Nadia llevó a su nuevo amigo a conocer el pueblo, lo cual les tomó apenas media hora, pues no había mucho que ver. Súbitamente estalló una tormenta de relámpagos, que cruzaban el cielo en todas direcciones, y empezó a llover a raudales. Era una lluvia caliente como sopa, que convirtió las angostas callejuelas en un humeante lodazal.

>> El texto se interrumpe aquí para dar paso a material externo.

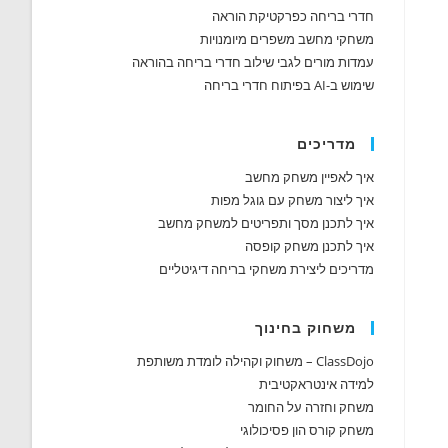
חדרי בריחה כפרקטיקת הוראה
משחקי מחשב משפרים מיומנויות
עמדות מורים לגבי שילוב חדרי בריחה בהוראה
שימוש ב-AI בפיתוח חדרי בריחה
מדריכים
איך לאפיין משחק מחשב
איך ליצור משחק עם גוגל מפות
איך לתכנן מסך ותפריטים למשחק מחשב
איך לתכנן משחק קופסה
מדריכים ליצירת משחקי בריחה דיגיטליים
משחוק בחינוך
ClassDojo – משחוק וקהילה לומדת משותפת
למידה אינטראקטיבית
משחק וחזרה על החומר
משחק קורס הון פסיכולוגי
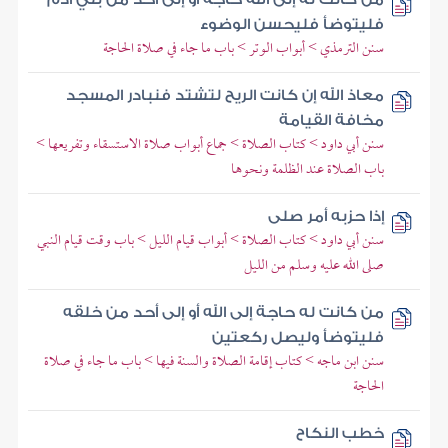
فليتوضأ فليحسن الوضوء
سنن الترمذي > أبواب الوتر > باب ما جاء في صلاة الحاجة
معاذ الله إن كانت الريح لتشتد فنبادر المسجد
مخافة القيامة
سنن أبي داود > كتاب الصلاة > جماع أبواب صلاة الاستسقاء وتفريعها >
باب الصلاة عند الظلمة ونحوها
إذا حزبه أمر صلى
سنن أبي داود > كتاب الصلاة > أبواب قيام الليل > باب وقت قيام النبي
صلى الله عليه وسلم من الليل
من كانت له حاجة إلى الله أو إلى أحد من خلقه
فليتوضأ وليصل ركعتين
سنن ابن ماجه > كتاب إقامة الصلاة والسنة فيها > باب ما جاء في صلاة
الحاجة
خطب النكاح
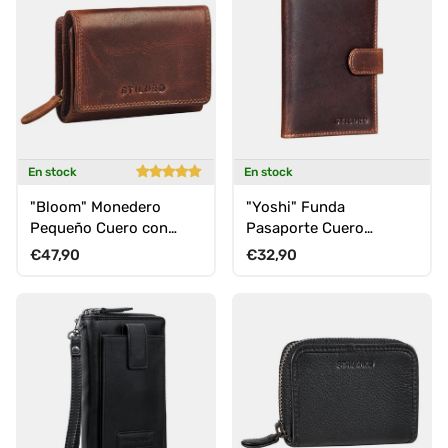
En stock
En stock
"Bloom" Monedero
"Yoshi" Funda
Pequeño Cuero con
Pasaporte Cuero
Cremallera Cartera
Tarjetas Monedero
Precio normal
Precio normal
€47,90
€32,90
Moderna Mujer
Organizador Viaje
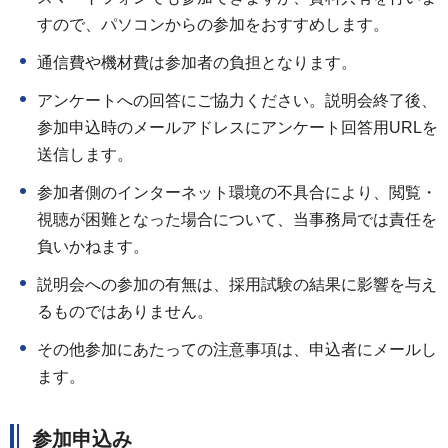
すので、パソコンからの参加をおすすめします。
通信費や機材費は参加者の負担となります。
アンケートへの回答にご協力ください。説明会終了後、
参加申込時のメールアドレスにアンケート回答用URLを
送信します。
参加者側のインターネット環境の不具合により、閲覧・
視聴が困難となった場合について、当事務局では責任を
負いかねます。
説明会への参加の有無は、採用試験の結果に影響を与え
るものではありません。
その他参加にあたっての注意事項は、申込者にメールし
ます。
参加申込み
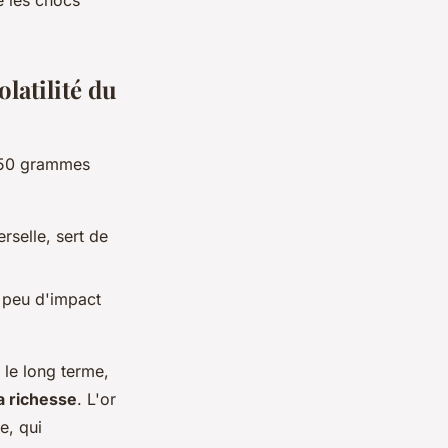
 les chocs
olatilité du
 250 grammes
rselle, sert de
t peu d'impact
 le long terme,
a richesse
. L'or
e, qui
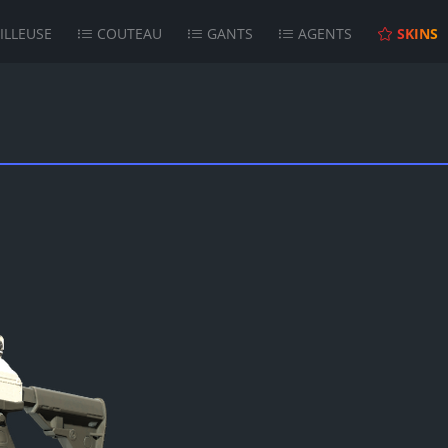
ILLEUSE
COUTEAU
GANTS
AGENTS
SKINS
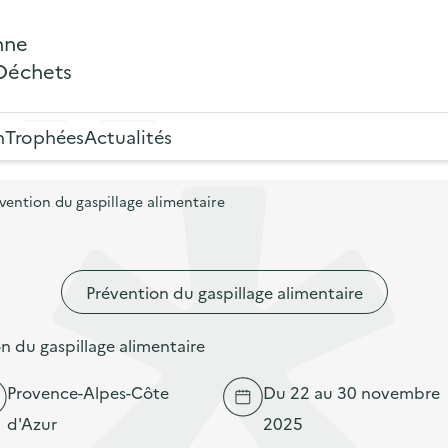
nne
 Déchets
n
Trophées
Actualités
ention du gaspillage alimentaire
Prévention du gaspillage alimentaire
 du gaspillage alimentaire
Provence-Alpes-Côte
Du 22 au 30 novembre
d'Azur
2025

La gente en general buscaba amparo bajo algún techo, pero los niños y los indios continuaban en sus actividades, indiferentes por completo al aguacero. Alex comprendió que su abuela tuvo razón al sugerirle que reemplazara sus vaqueros por ropa ligera de algodón, más fresca y fácil de secar. Para escapar de la lluvia, los dos chicos se metieron en la iglesia, donde encontraron a un hombre alto y fornido, con unas tremendas espaldas de leñador y el cabello blanco, a quien Nadia presentó como el padre Valdomero. Carecía por completo de la solemnidad que se espera de un sacerdote: estaba en calzoncillos, con el torso desnudo, encaramado a una escalera pintando las paredes con cal. Tenía una botella de ron en el suelo.